4. “When I was thirteen, my dad trusted me to use his favorite hunting rifle when I was invited to go hunting with a friend and his father.
5. “My father went with me when I had to take back an ugly dress a saleswoman had talked me into buying.”
6. “My father would let me practice pitching to him for a long time when he got home from work.”
7. “Even though I had never seen him cry before, my father cried during my wedding because he was going to miss me no longer being at home.”
For me , I would say even though I would use those words of “absence” and “just not there” for my experience of my own father, I would also say that I have received my father’s blessing. For me it first occurred on our wedding day when I was 21. My Dad had a tear in his eyes as he looked straight into my eyes and shook my hand firmly. No words – but that longed for affirmation that “You can do, son. You are a man now, son”. “You have my blessing”.

The problem was for me that it took 21 years to know that I had my father’s blessing. Some people never get it. In fact, they get just the opposite. “You will never amount to anything, son”. “You are lazy”. “You are useless”. “That ‘B’ was not good enough. You should have got an ‘A’. “Why can’t you be like Jack. He’s really good at footy…..”.

Oh, the pain this withholding of a fathers blessing creates deep in a person – girl and boy, but especially boy. Oh, the mistakes we parents make and the pain we cause. Oh, the length of time it takes to discover why we are so driven, so busy, so restless, so empty and lonely! All along we have been longing for our father’s blessing.

In steps God. In all the years of dealing with this wound of the absence of a father and his blessing, God has been blessing me. Jesus has given the gift of naming God “Father” to all who repent of their sin and weakness and need and believe in him.

All along the journey of being a man, a complete and fulfilled human being, God is the ever-present Father who invites us to call him “papa” and to seek him, knock on his door, seek his presence, his word, his healing, his love – his blessing. I can tell you that without those words of absolution, gospel grace and especially that word of blessing, I would be an even more wounded man, driven to find what I desperately need from somewhere – in addiction, control, power, achievement in others’ eyes…..

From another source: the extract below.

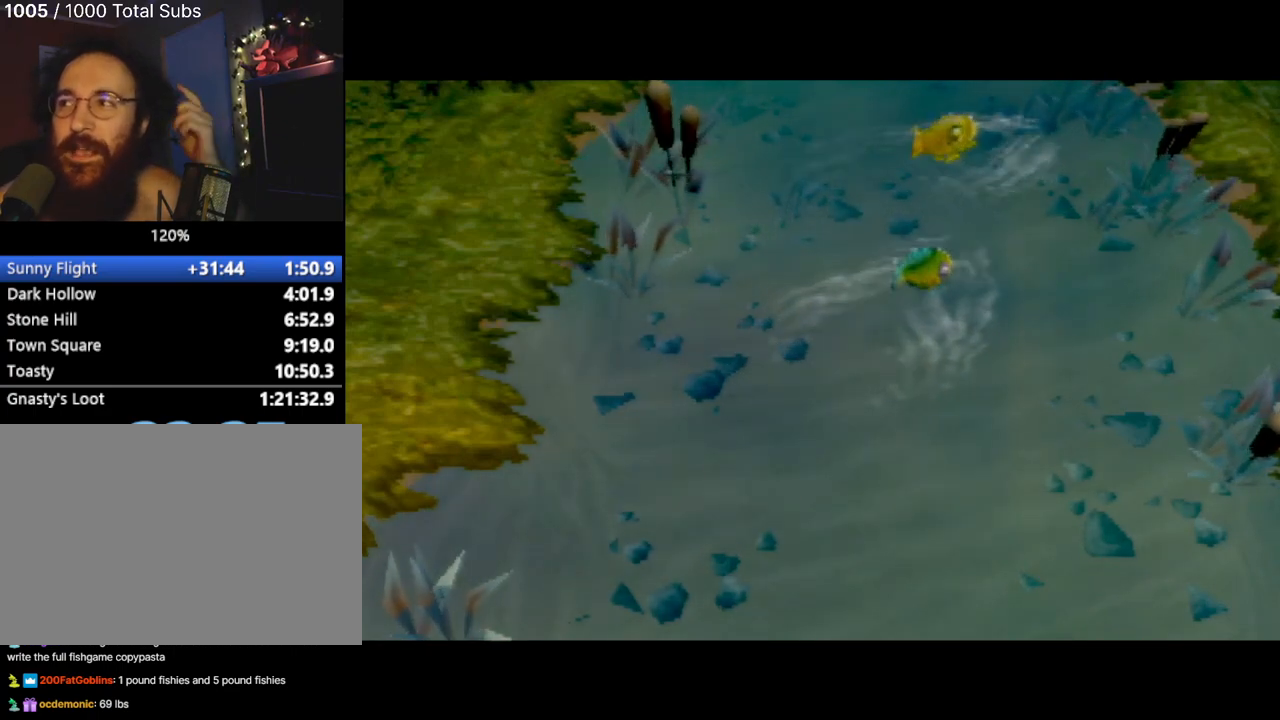
{"buttons": [], "left_stick": "center", "events": []}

It is true. Brennan Manning, another mentor of mine, believes that the single most important, radical and needed word Jesus ever spoke was, “Abba” (The Signature of Jesus). Jesus allows us to call God, ‘Father’, ‘Papa’. In this intimate relationship of he as Father and we as his sons and daughters, God is pouring out his affirmation and his blessing on us and filling up that chasm we may have between our own fathers and ourselves and our children.

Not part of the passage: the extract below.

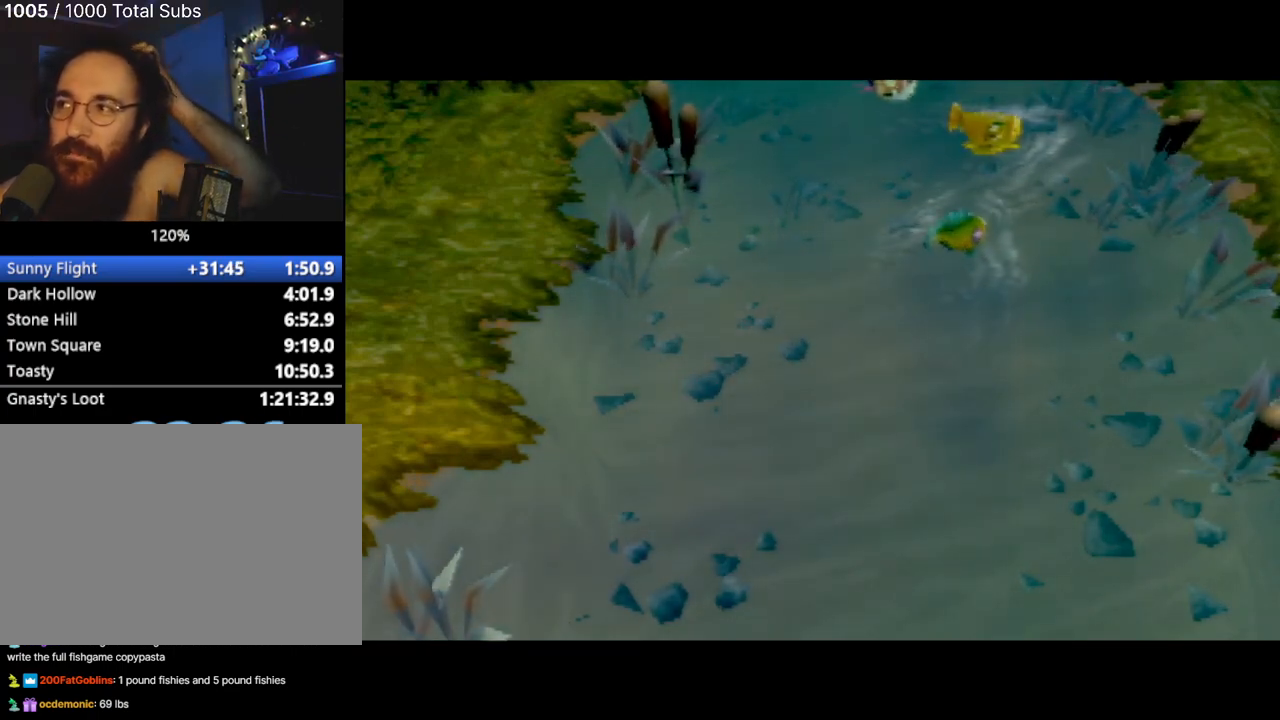
{"buttons": [], "left_stick": "center", "events": []}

Fathers, we have the calling to be a father. God has given us children. Our single most important task in the 18 + years we will live at close quarters to our children is to give them our blessing.

The single most important message a young son needs to hear from his Dad is “You can do it, son.”, “I believe in you, son”. “You’ve got what it takes, son”.

If you have never received this blessing from your father and it is still possible to receive, seek it from the old man. If it is not possible, then hear your heavenly Father’s blessing on you. It will be enough for you to be the man he created you to be. Take that blessing (‘The Lord bless you and keep you, …….’) whenever you hear it as your heavenly Father saying “You can do it, son”.

What must accompany this single message also is passing on who we are, not just what we know.

Rohr chimes in…” If fathers could pass on their feelings, their excitement, their grief, their touch and the process of their struggles to become authentic men instead of just their dogmatic conclusions to their sons and daughters, I believe that we would have a very different world. There would be less mistrust and anger toward power and maleness, much less need for war and competition,……

Not only that, we would be becoming more like our own Heavenly Father who “carries you as a father carries his son, all the way until you reach a safe place…” (Deuteronomy 1:30).

The blessing of God our heavenly Father be with us all.